White House aides wanted Bush to address the nation as quickly as possible. But they believed the media center setup, with 10- and 11-year-olds as his backdrop, was suboptimal. Putnam listened as they tried to persuade Bush's Secret Service detail that he could make remarks from the tarmac before boarding Air Force One. The Secret Service pushed back, Putnam recalled in an interview.

Bush, they said, could either speak at the elementary school or not at all. There wasn't time to set up a media event at the airport and break it down. Bush needed to get in the air.

Matt Kirk, a young legislative affairs aide, pulled Putnam and Rep. Dan Miller, R-Fla., aside to point out that all three of them would be deemed nonessential and left at the school "if anybody stops to think about it," Putnam said. They scrambled to take seats in the motorcade.

Bush delivered brief remarks from the school, advising Americans that he would be heading back to Washington.

"Terrorism against our nation will not stand," Bush said, before asking for a moment of silence.

Aboard Air Force One, Putnam was thrust back in his seat on takeoff. The plane climbed into the air at the most vertical angle possible, an evasive maneuver.

When the plane leveled off, passengers learned that terrorists had flown a third plane into the Pentagon, prompting a decision to reroute toward Camp David, the presidential retreat in western Maryland. On grainy television screens, the lawmakers could see both towers burning. Air Force One circled over the Gulf Coast — between Pensacola, Florida, and Mobile, Alabama — Putnam said, noting the television feeds were from local newscasts in those cities.

At one point, Putnam and Miller were brought into Bush's private cabin for an update. He told them there was another plane headed toward Washington and that he would deal with that jet "one way or another."

Putnam said he would later find out that Bush already had given an order to shoot down suspicious commercial airliners and that the president knew a passenger jet had crashed in western Pennsylvania.

"He'd given the order to shoot it down but didn't know it wasn't shot down," Putnam said.

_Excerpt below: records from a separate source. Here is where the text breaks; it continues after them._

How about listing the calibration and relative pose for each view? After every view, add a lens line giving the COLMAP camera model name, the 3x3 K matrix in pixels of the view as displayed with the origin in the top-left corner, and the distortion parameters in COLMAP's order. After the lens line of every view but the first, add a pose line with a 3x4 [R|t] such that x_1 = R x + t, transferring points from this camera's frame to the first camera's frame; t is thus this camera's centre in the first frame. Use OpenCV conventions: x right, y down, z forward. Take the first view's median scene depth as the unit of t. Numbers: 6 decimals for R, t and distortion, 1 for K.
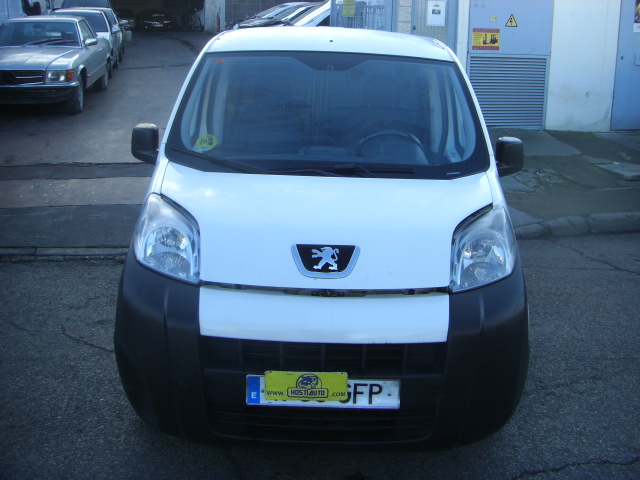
lens RADIAL K [[720.7, 0, 340.9], [0, 720.7, 191.9], [0, 0, 1]] dist [-0.163659, 0.079365]
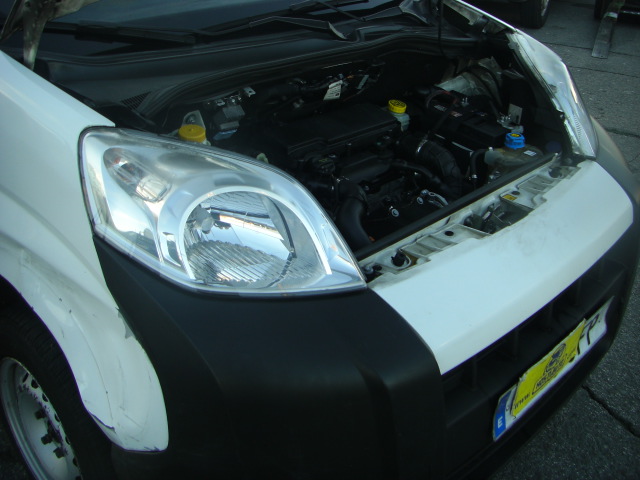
lens RADIAL K [[720.7, 0, 340.9], [0, 720.7, 191.9], [0, 0, 1]] dist [-0.163659, 0.079365]
pose [[0.695362, -0.306444, 0.650049, -0.525728], [0.134544, 0.944048, 0.301117, -0.080534], [-0.705953, -0.121926, 0.697685, 0.711802]]
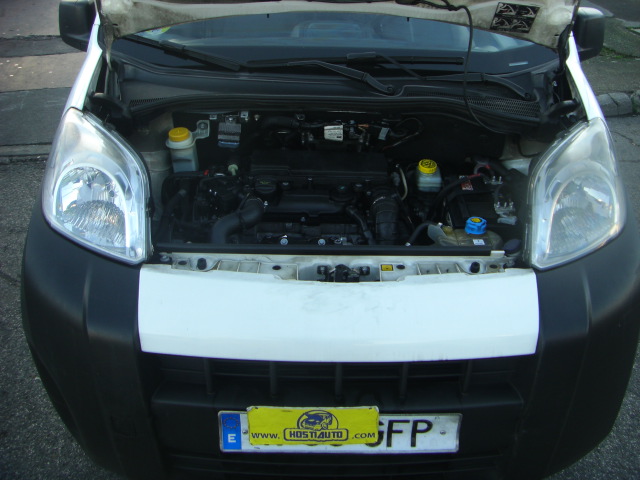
lens RADIAL K [[720.7, 0, 340.9], [0, 720.7, 191.9], [0, 0, 1]] dist [-0.163659, 0.079365]
pose [[0.999904, -0.013322, 0.003903, -0.023682], [0.012292, 0.980316, 0.197051, -0.054930], [-0.006452, -0.196984, 0.980385, 0.418891]]
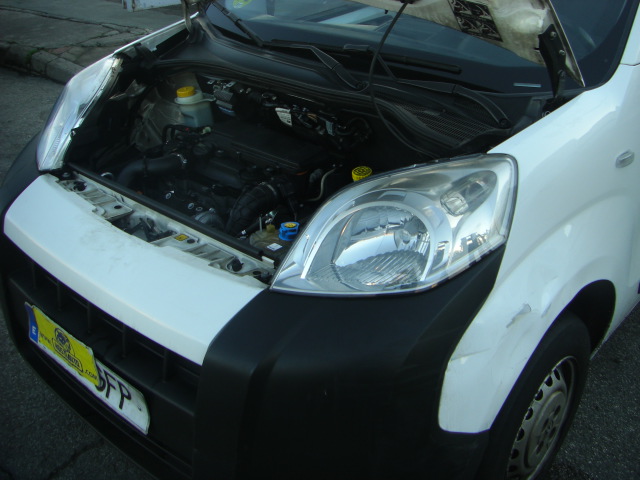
lens RADIAL K [[720.7, 0, 340.9], [0, 720.7, 191.9], [0, 0, 1]] dist [-0.163659, 0.079365]
pose [[0.747192, 0.235993, -0.621299, 0.538931], [-0.138723, 0.969622, 0.201467, -0.047924], [0.649970, -0.064346, 0.757231, 0.661726]]
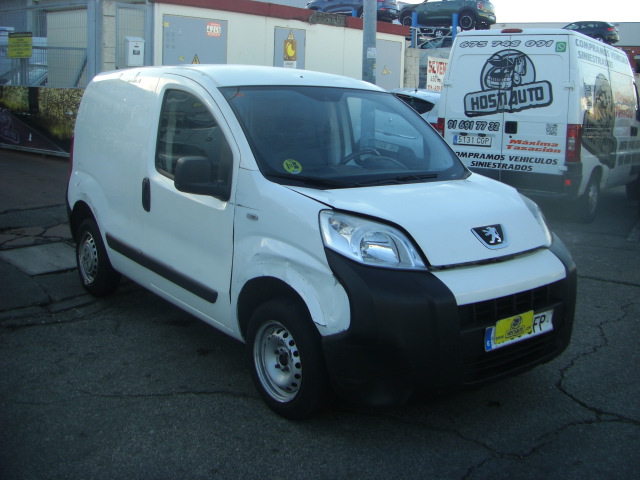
lens RADIAL K [[720.7, 0, 340.9], [0, 720.7, 191.9], [0, 0, 1]] dist [-0.163659, 0.079365]
pose [[0.782005, -0.097425, 0.615611, -1.107378], [0.131384, 0.991281, -0.010019, -0.012299], [-0.609268, 0.088716, 0.787986, 0.110691]]
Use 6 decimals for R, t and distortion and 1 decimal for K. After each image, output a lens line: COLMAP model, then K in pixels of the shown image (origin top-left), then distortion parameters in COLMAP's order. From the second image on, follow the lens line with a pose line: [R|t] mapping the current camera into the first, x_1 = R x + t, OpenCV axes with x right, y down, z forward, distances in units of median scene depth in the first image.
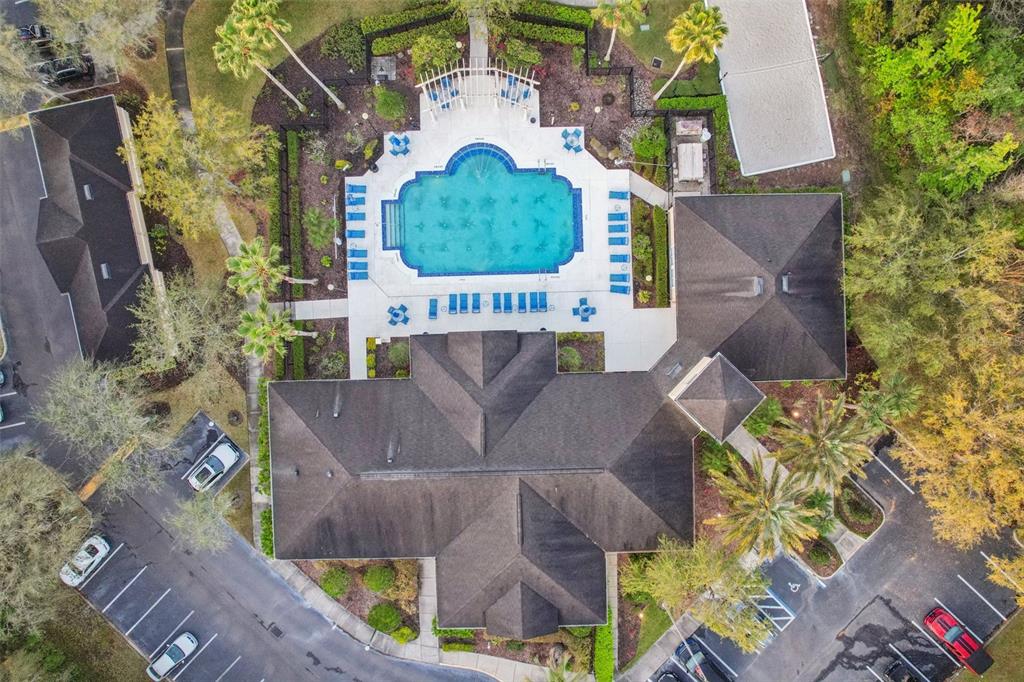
lens RADIAL K [[673.9, 0, 512.0], [0, 673.9, 341.0], [0, 0, 1]] dist [-0.063818, 0.045486]
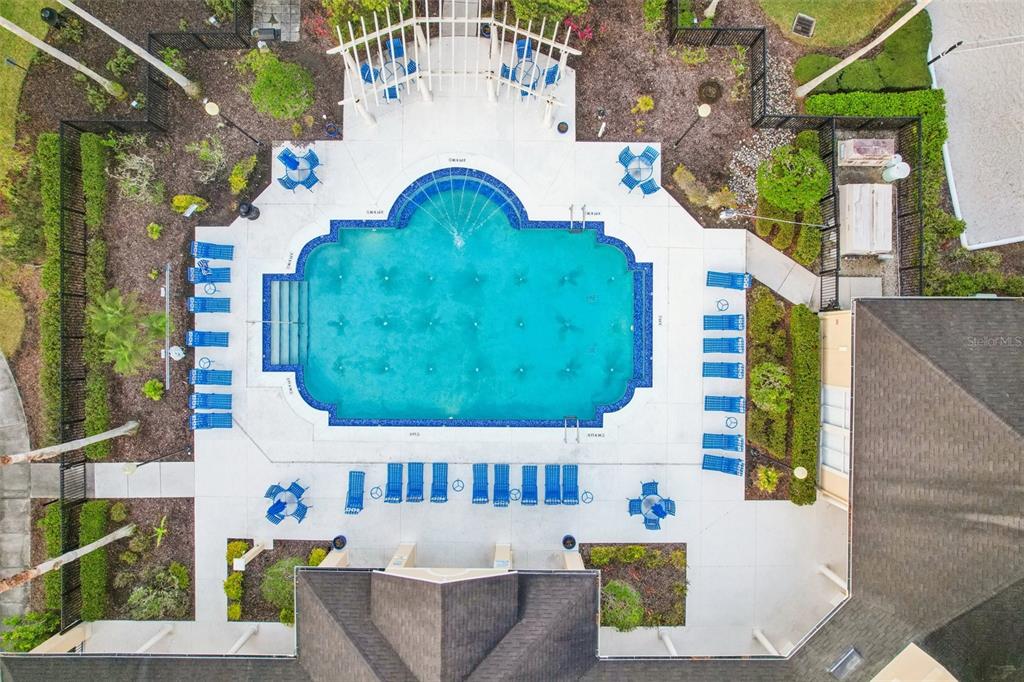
lens RADIAL K [[673.9, 0, 512.0], [0, 673.9, 341.0], [0, 0, 1]] dist [-0.063818, 0.045486]
pose [[0.999476, 0.032303, -0.001838, -0.001027], [-0.032312, 0.999466, -0.004854, -0.162979], [0.001680, 0.004911, 0.999987, 0.489511]]
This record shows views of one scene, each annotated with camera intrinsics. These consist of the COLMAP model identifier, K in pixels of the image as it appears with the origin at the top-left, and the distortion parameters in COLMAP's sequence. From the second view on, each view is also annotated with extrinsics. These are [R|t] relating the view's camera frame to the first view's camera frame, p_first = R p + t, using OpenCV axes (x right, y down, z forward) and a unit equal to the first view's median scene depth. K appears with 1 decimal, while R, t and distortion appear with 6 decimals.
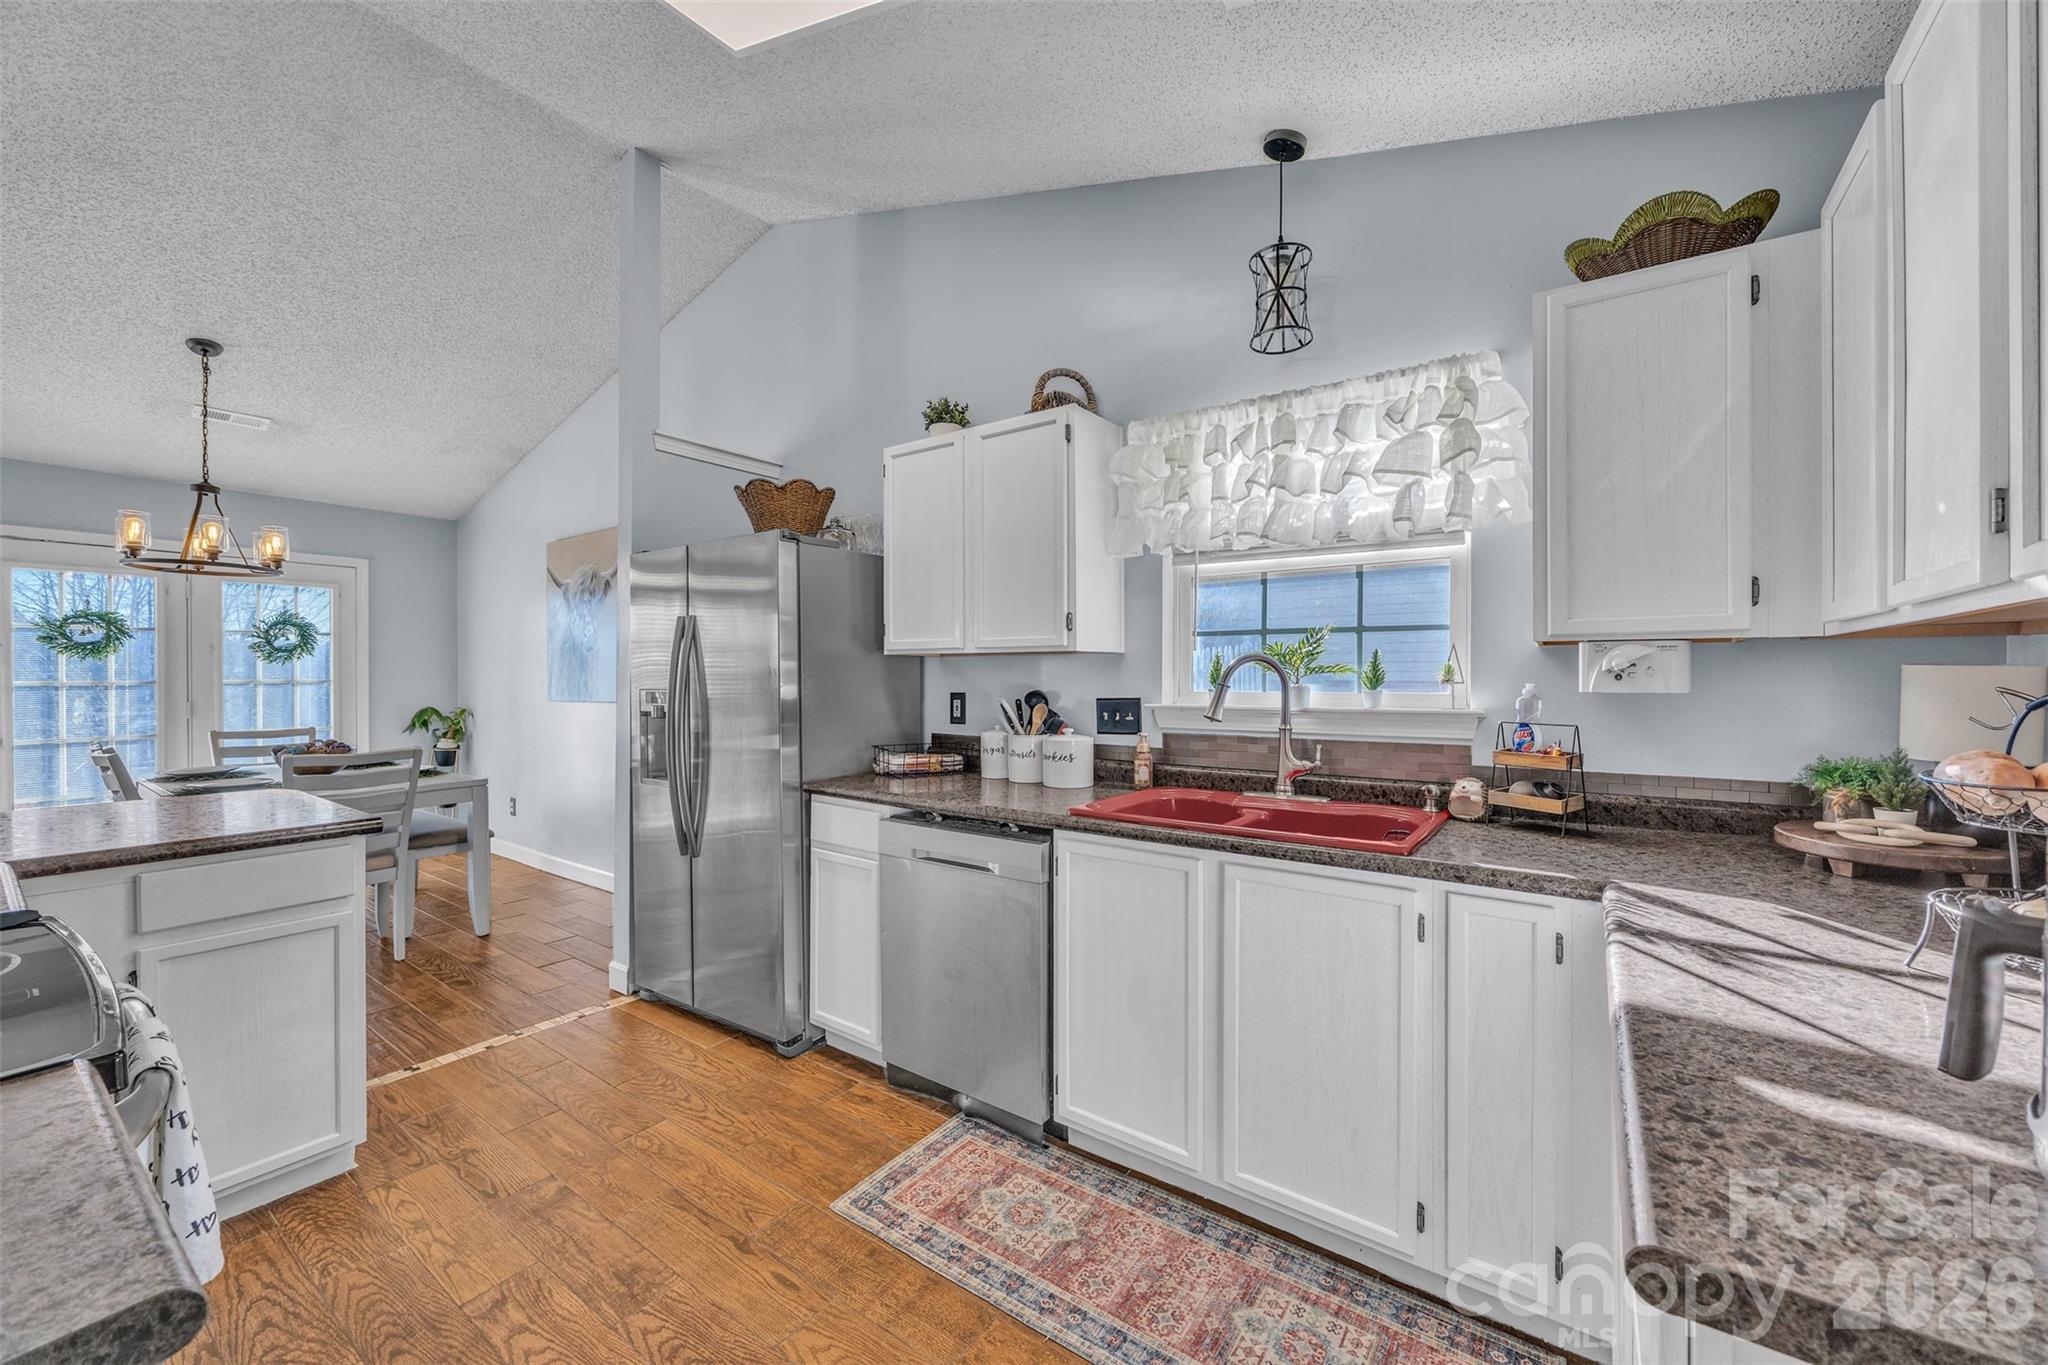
lens RADIAL K [[779.3, 0, 1026.9], [0, 779.3, 676.6], [0, 0, 1]] dist [-0.005188, -0.000183]
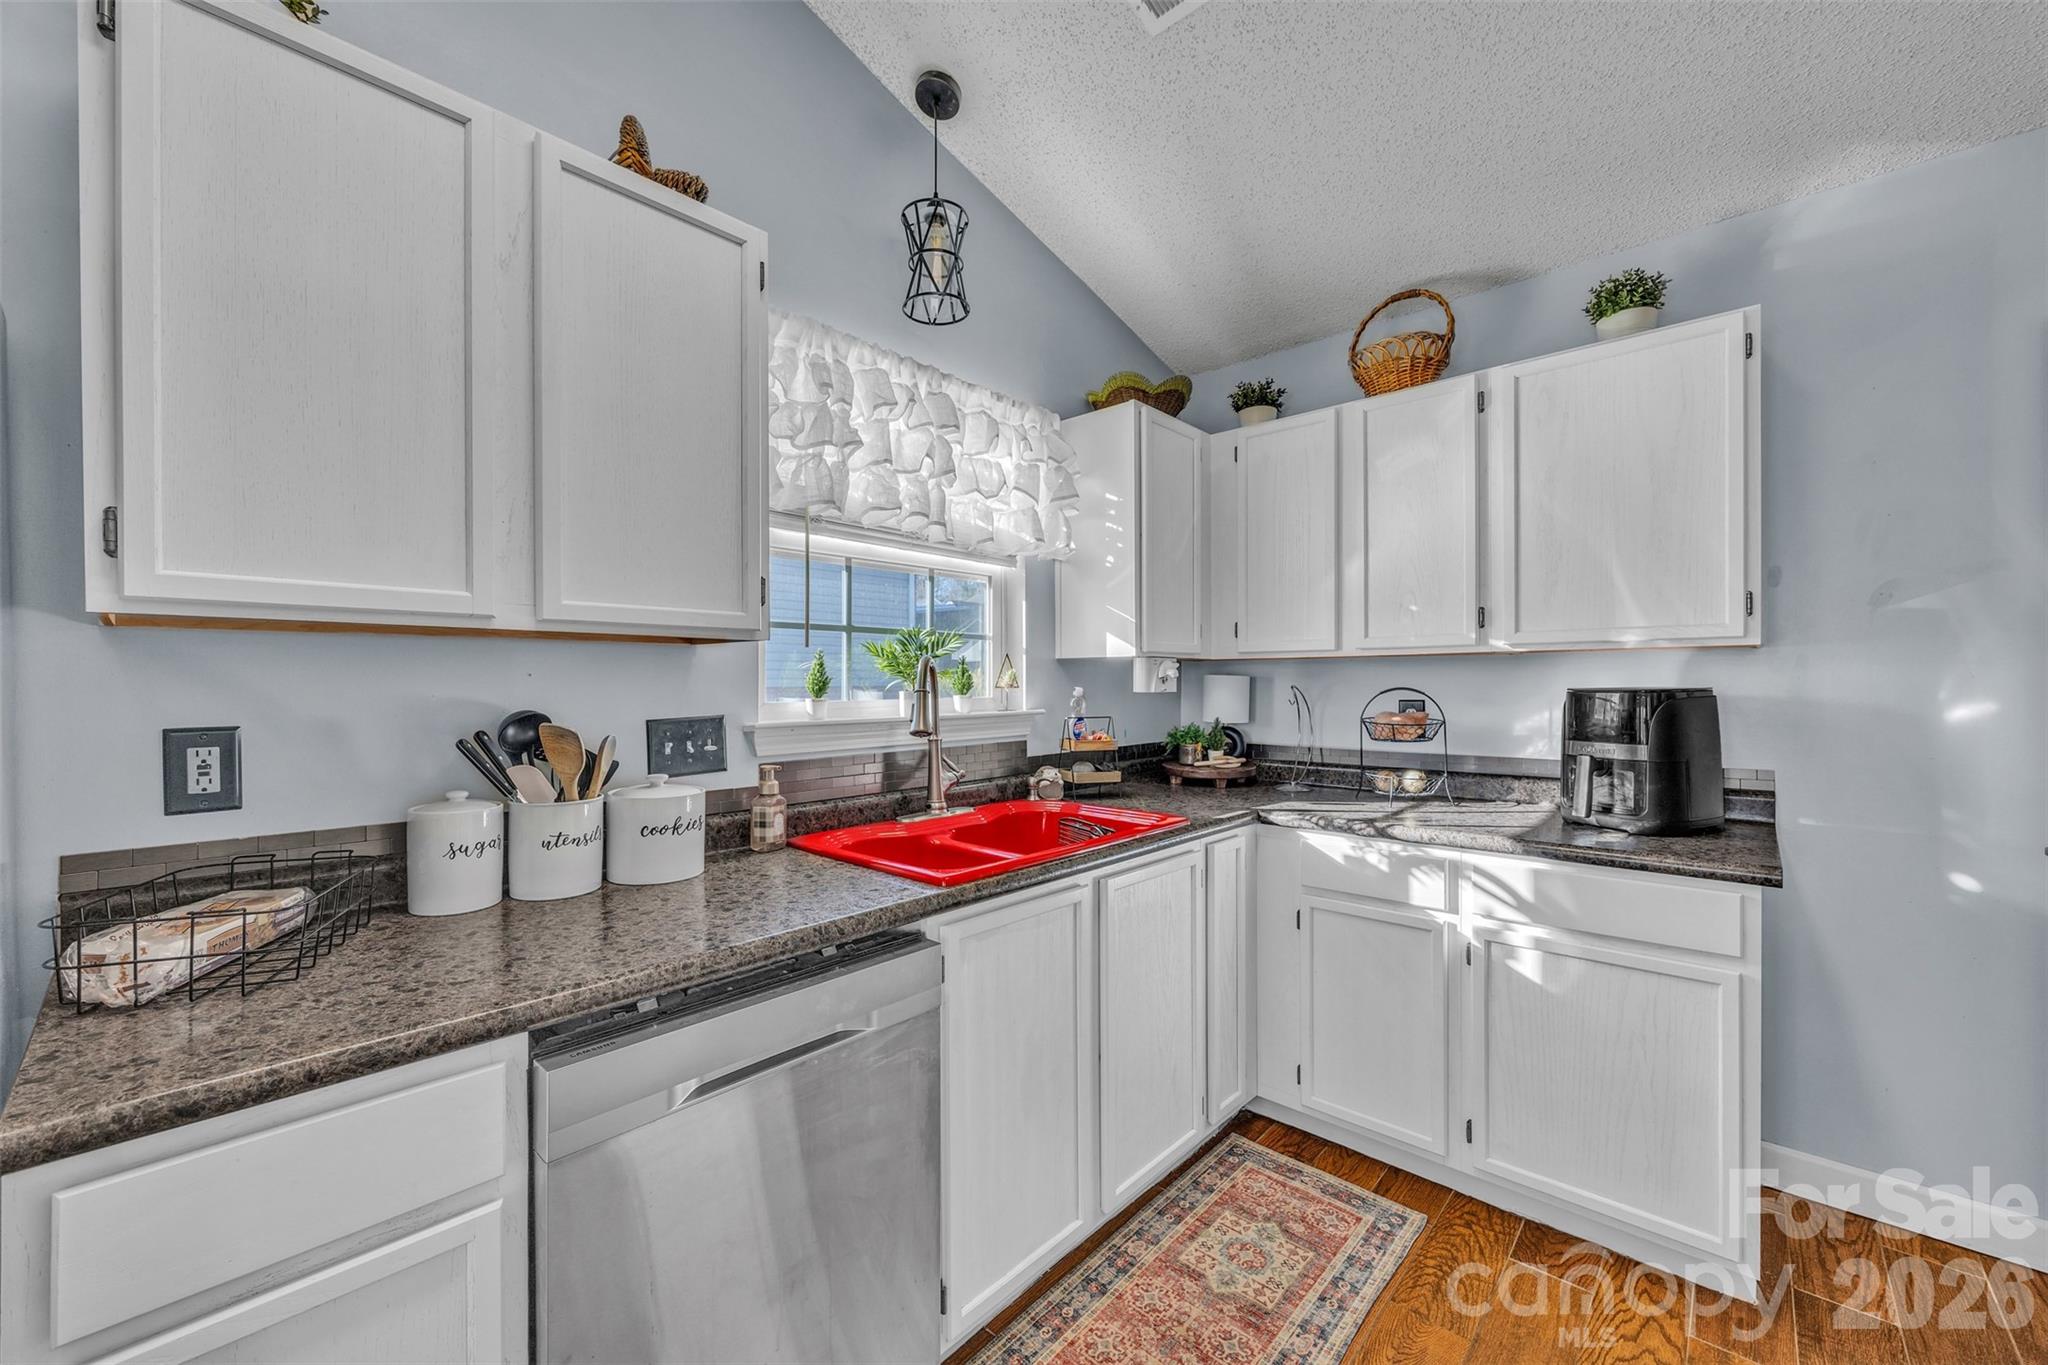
lens RADIAL K [[792.5, 0, 1026.3], [0, 792.5, 687.8], [0, 0, 1]] dist [-0.001864, 0.000058]
pose [[0.119560, -0.007293, 0.992800, -0.622431], [0.005216, 0.999964, 0.006718, 0.001323], [-0.992813, 0.004375, 0.119594, 0.857226]]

White House officials scratched the plan to head toward Camp David — the plane downed in western Pennsylvania wasn't far by air — and decided to land Air Force One at Barksdale Air Force Base in northwest Louisiana, where Bush disembarked to deliver a second set of remarks to the nation.

Putnam stayed aboard and watched as the plane was refueled and loaded with provisions, as an unsettling realization settled in. It was possible the president would have to run the country remotely for days or weeks.

"It was like watching the doomsday scenario being put into action," Putnam said.

When Bush re-boarded, en route to Nebraska's Offutt Air Force Base, the headquarters of the U.S. Strategic Command, Putnam and other less-necessary passengers were told to get off his plane. The young congressman called his wife to assure her he was all right, but he couldn't tell her where he was for security reasons.

She knew. She was watching television. Her husband was at Barksdale with Bush.

Putnam flew back to Washington with other officials on a backup version of the president's plane, from which passengers could see smoke still rising from the Pentagon as the plane made its approach to Andrews Air Force Base in Washington's Maryland suburbs.

Later, Putnam's brother would crystallize the import of the backup plane: "Sounds like you were the decoy."

Putnam still remembers Sept. 10, when he could vote on the House floor and be at a gate at National Airport within 20 minutes "no problem" and "be trusted with a fork and a knife on an airplane." And he remembers when armored military vehicles deployed across the nation's capital the following day.

"It was a jarring shift that has changed the country permanently," he said.